Required work ▸
The finished copy should match every record exactly and contain no pictures.

Items from a dataset:
-- Opening Marker --

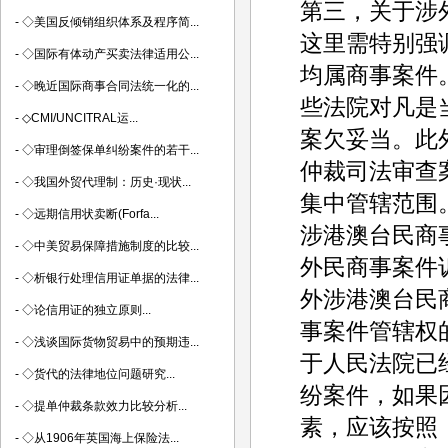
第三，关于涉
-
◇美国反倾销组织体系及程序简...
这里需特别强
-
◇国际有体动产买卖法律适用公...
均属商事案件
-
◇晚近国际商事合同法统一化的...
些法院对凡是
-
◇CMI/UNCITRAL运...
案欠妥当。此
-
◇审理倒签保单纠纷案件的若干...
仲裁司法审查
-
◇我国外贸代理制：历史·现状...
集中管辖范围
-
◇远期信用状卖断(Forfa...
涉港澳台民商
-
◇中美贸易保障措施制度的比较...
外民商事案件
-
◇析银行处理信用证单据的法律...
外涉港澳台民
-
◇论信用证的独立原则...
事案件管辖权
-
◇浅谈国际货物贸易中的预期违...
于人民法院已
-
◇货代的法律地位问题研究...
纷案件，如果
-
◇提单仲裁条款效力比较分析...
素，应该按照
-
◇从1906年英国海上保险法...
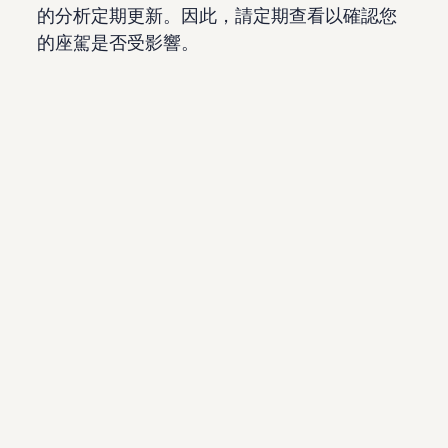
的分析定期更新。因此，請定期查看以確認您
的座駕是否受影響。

-- Closing Marker --

Response below ▸
第三，关于涉
-
◇美国反倾销组织体系及程序简...
这里需特别强
-
◇国际有体动产买卖法律适用公...
均属商事案件
-
◇晚近国际商事合同法统一化的...
些法院对凡是
-
◇CMI/UNCITRAL运...
案欠妥当。此
-
◇审理倒签保单纠纷案件的若干...
仲裁司法审查
-
◇我国外贸代理制：历史·现状...
集中管辖范围
-
◇远期信用状卖断(Forfa...
涉港澳台民商
-
◇中美贸易保障措施制度的比较...
外民商事案件
-
◇析银行处理信用证单据的法律...
外涉港澳台民
-
◇论信用证的独立原则...
事案件管辖权
-
◇浅谈国际货物贸易中的预期违...
于人民法院已
-
◇货代的法律地位问题研究...
纷案件，如果
-
◇提单仲裁条款效力比较分析...
素，应该按照
-
◇从1906年英国海上保险法...
的分析定期更新。因此，請定期查看以確認您
的座駕是否受影響。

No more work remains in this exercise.